I.e., “talking his book” means “preaching the doctrines he is famous for.” It doesn’t mean (although it originally did, at one time referring to authors being interviewed on talk shows) pumping an actual BOOK.

Roger Knights
October 19, 2010 12:11 pm

Oops, I should have outdented that last paragraph, not indented it.

Roger Knights
October 19, 2010 12:18 pm

Brendan H says:
The fact remains that if you want to generate publicity for a cause, you need a credible spokesperson, ie one who has some expertise and experience in the subject, otherwise the appeal falls flat.

Roger Knights: “All you need is a sympathetic “poster child” to rouse public indignation or sympathy, such as the food-lot farm family being evicted in Australia, or a spunky whistleblower like the Erin Brockovich…”

Brendan H says:
October 17, 2010 at 11:46 pm
Whether Lewis can become a “poster child” for the climate sceptics’ cause remains to be seen, but his resignation letter comes across more as peevish and disgruntled than spirited and uplifting.
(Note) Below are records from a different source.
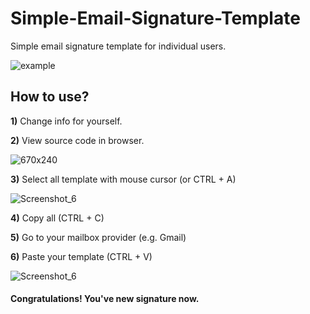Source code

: # Simple-Email-Signature-Template
Simple email signature template for individual users.

![example](https://user-images.githubusercontent.com/68881706/135111390-48ce9d15-57f0-4823-bb77-45d9190f741f.png)

<h2>How to use?</h2>

<p><b>1)</b> Change info for yourself.</p>

<p><b>2)</b> View source code in browser.</p>

![670x240](https://user-images.githubusercontent.com/68881706/135113783-ec644eb3-3825-4503-a96a-9dd1b78cc84e.png)

<p><b>3)</b> Select all template with mouse cursor (or CTRL + A)</p>

![Screenshot_6](https://user-images.githubusercontent.com/68881706/135113953-3ebe3ef8-45c8-456d-b82f-d74c5e45afeb.png)
  
<p><b>4)</b> Copy all (CTRL + C)</p>

<p><b>5)</b> Go to your mailbox provider (e.g. Gmail) </p>

<p><b>6)</b> Paste your template (CTRL + V) </p>

![Screenshot_6](https://user-images.githubusercontent.com/68881706/135115182-113a9647-c32d-496d-80ab-9c889f558e71.png)

<h4> Congratulations! You've new signature now.</h4> </b></p>


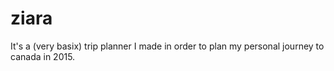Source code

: ziara
=====

It's a (very basix) trip planner I made in order to plan my personal journey to canada in 2015.
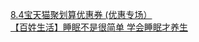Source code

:   
[8.4宝天猫聚划算优惠券 (优惠专场）](http://www.dianyue.me/archives/205/3nopsp8xdrs97gsj/)  
[【百姓生活】睡眠不是很简单 学会睡眠才养生](http://www.dianyue.me/archives/316/ktf055l28l0808zp/)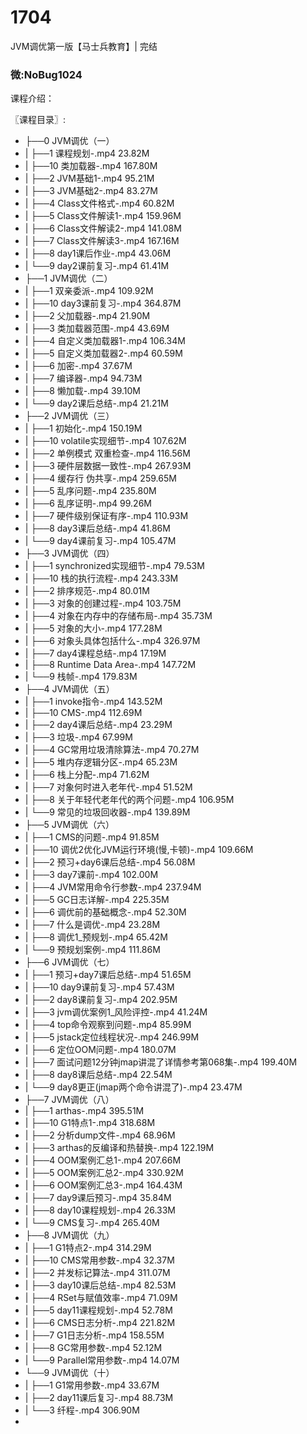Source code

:# 1704
JVM调优第一版【马士兵教育】| 完结

### 微:NoBug1024 


课程介绍：

〖课程目录〗:

- ├──0 JVM调优（一）  
- |   ├──1 课程规划-.mp4  23.82M
- |   ├──10 类加载器-.mp4  167.80M
- |   ├──2 JVM基础1-.mp4  95.21M
- |   ├──3 JVM基础2-.mp4  83.27M
- |   ├──4 Class文件格式-.mp4  60.82M
- |   ├──5 Class文件解读1-.mp4  159.96M
- |   ├──6 Class文件解读2-.mp4  141.08M
- |   ├──7 Class文件解读3-.mp4  167.16M
- |   ├──8 day1课后作业-.mp4  43.06M
- |   └──9 day2课前复习-.mp4  61.41M
- ├──1 JVM调优（二）  
- |   ├──1 双亲委派-.mp4  109.92M
- |   ├──10 day3课前复习-.mp4  364.87M
- |   ├──2 父加载器-.mp4  21.90M
- |   ├──3 类加载器范围-.mp4  43.69M
- |   ├──4 自定义类加载器1-.mp4  106.34M
- |   ├──5 自定义类加载器2-.mp4  60.59M
- |   ├──6 加密-.mp4  37.67M
- |   ├──7 编译器-.mp4  94.73M
- |   ├──8 懒加载-.mp4  39.10M
- |   └──9 day2课后总结-.mp4  21.21M
- ├──2 JVM调优（三）  
- |   ├──1 初始化-.mp4  150.19M
- |   ├──10 volatile实现细节-.mp4  107.62M
- |   ├──2 单例模式 双重检查-.mp4  116.56M
- |   ├──3 硬件层数据一致性-.mp4  267.93M
- |   ├──4 缓存行 伪共享-.mp4  259.65M
- |   ├──5 乱序问题-.mp4  235.80M
- |   ├──6 乱序证明-.mp4  99.26M
- |   ├──7 硬件级别保证有序-.mp4  110.93M
- |   ├──8 day3课后总结-.mp4  41.86M
- |   └──9 day4课前复习-.mp4  105.47M
- ├──3 JVM调优（四）  
- |   ├──1 synchronized实现细节-.mp4  79.53M
- |   ├──10 栈的执行流程-.mp4  243.33M
- |   ├──2 排序规范-.mp4  80.01M
- |   ├──3 对象的创建过程-.mp4  103.75M
- |   ├──4 对象在内存中的存储布局-.mp4  35.73M
- |   ├──5 对象的大小-.mp4  177.28M
- |   ├──6 对象头具体包括什么-.mp4  326.97M
- |   ├──7 day4课程总结-.mp4  17.19M
- |   ├──8 Runtime Data Area-.mp4  147.72M
- |   └──9 栈帧-.mp4  179.83M
- ├──4 JVM调优（五）  
- |   ├──1 invoke指令-.mp4  143.52M
- |   ├──10 CMS-.mp4  112.69M
- |   ├──2 day4课后总结-.mp4  23.29M
- |   ├──3 垃圾-.mp4  67.99M
- |   ├──4 GC常用垃圾清除算法-.mp4  70.27M
- |   ├──5 堆内存逻辑分区-.mp4  65.23M
- |   ├──6 栈上分配-.mp4  71.62M
- |   ├──7 对象何时进入老年代-.mp4  51.52M
- |   ├──8 关于年轻代老年代的两个问题-.mp4  106.95M
- |   └──9 常见的垃圾回收器-.mp4  139.89M
- ├──5 JVM调优（六）  
- |   ├──1 CMS的问题-.mp4  91.85M
- |   ├──10 调优2优化JVM运行环境(慢,卡顿)-.mp4  109.66M
- |   ├──2 预习+day6课后总结-.mp4  56.08M
- |   ├──3 day7课前-.mp4  102.00M
- |   ├──4 JVM常用命令行参数-.mp4  237.94M
- |   ├──5 GC日志详解-.mp4  225.35M
- |   ├──6 调优前的基础概念-.mp4  52.30M
- |   ├──7 什么是调优-.mp4  23.28M
- |   ├──8 调优1_预规划-.mp4  65.42M
- |   └──9 预规划案例-.mp4  111.86M
- ├──6 JVM调优（七）  
- |   ├──1 预习+day7课后总结-.mp4  51.65M
- |   ├──10 day9课前复习-.mp4  57.43M
- |   ├──2 day8课前复习-.mp4  202.95M
- |   ├──3 jvm调优案例1_风险评控-.mp4  41.24M
- |   ├──4 top命令观察到问题-.mp4  85.99M
- |   ├──5 jstack定位线程状况-.mp4  246.99M
- |   ├──6 定位OOM问题-.mp4  180.07M
- |   ├──7 面试问题12分钟jmap讲混了详情参考第068集-.mp4  199.40M
- |   ├──8 day8课后总结-.mp4  22.54M
- |   └──9 day8更正(jmap两个命令讲混了)-.mp4  23.47M
- ├──7 JVM调优（八）  
- |   ├──1 arthas-.mp4  395.51M
- |   ├──10 G1特点1-.mp4  318.68M
- |   ├──2 分析dump文件-.mp4  68.96M
- |   ├──3 arthas的反编译和热替换-.mp4  122.19M
- |   ├──4 OOM案例汇总1-.mp4  207.66M
- |   ├──5 OOM案例汇总2-.mp4  330.92M
- |   ├──6 OOM案例汇总3-.mp4  164.43M
- |   ├──7 day9课后预习-.mp4  35.84M
- |   ├──8 day10课程规划-.mp4  26.33M
- |   └──9 CMS复习-.mp4  265.40M
- ├──8 JVM调优（九）  
- |   ├──1 G1特点2-.mp4  314.29M
- |   ├──10 CMS常用参数-.mp4  32.37M
- |   ├──2 并发标记算法-.mp4  311.07M
- |   ├──3 day10课后总结-.mp4  82.53M
- |   ├──4 RSet与赋值效率-.mp4  71.09M
- |   ├──5 day11课程规划-.mp4  52.78M
- |   ├──6 CMS日志分析-.mp4  221.82M
- |   ├──7 G1日志分析-.mp4  158.55M
- |   ├──8 GC常用参数-.mp4  52.12M
- |   └──9 Parallel常用参数-.mp4  14.07M
- └──9 JVM调优（十）  
- |   ├──1 G1常用参数-.mp4  33.67M
- |   ├──2 day11课后复习-.mp4  88.73M
- |   └──3 纤程-.mp4  306.90M
-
That’s how the curia saw Luther’s note.

As I say, I think this will go the way of the “Hansen’s superior’s” story. Now what was that guy’s name? Something chemical-sounding. Ozone, freon, neon?

No one ever claimed that was a Luther-like moment! (I hope.)

Roger Knights
October 19, 2010 12:34 pm

I wrote a couple of posts above, “I.e., “talking his book” means “preaching the doctrines he is famous for.””
Another more succinct synonym would be “riding his hobbyhorse.” E.g., if you asked Karl Marx about the price of peas in Peru (or any topic under the sun), sure as shootin’ you’d get some leftist screed.

cope
October 19, 2010 1:50 pm

Roger,
Thank you – that is very well put. Hopefully your explanation will be better understood by David Ropeik as he clearly had difficult with my original comment (somewhat surprising for someone with a masters in journalism from a very good j-school). I thought I made my view quite clear with my quote from Maslow (“He that is good with a hammer tends to think everything is a nail.”) I never accused Mr. Ropeik of trying to hawk his book.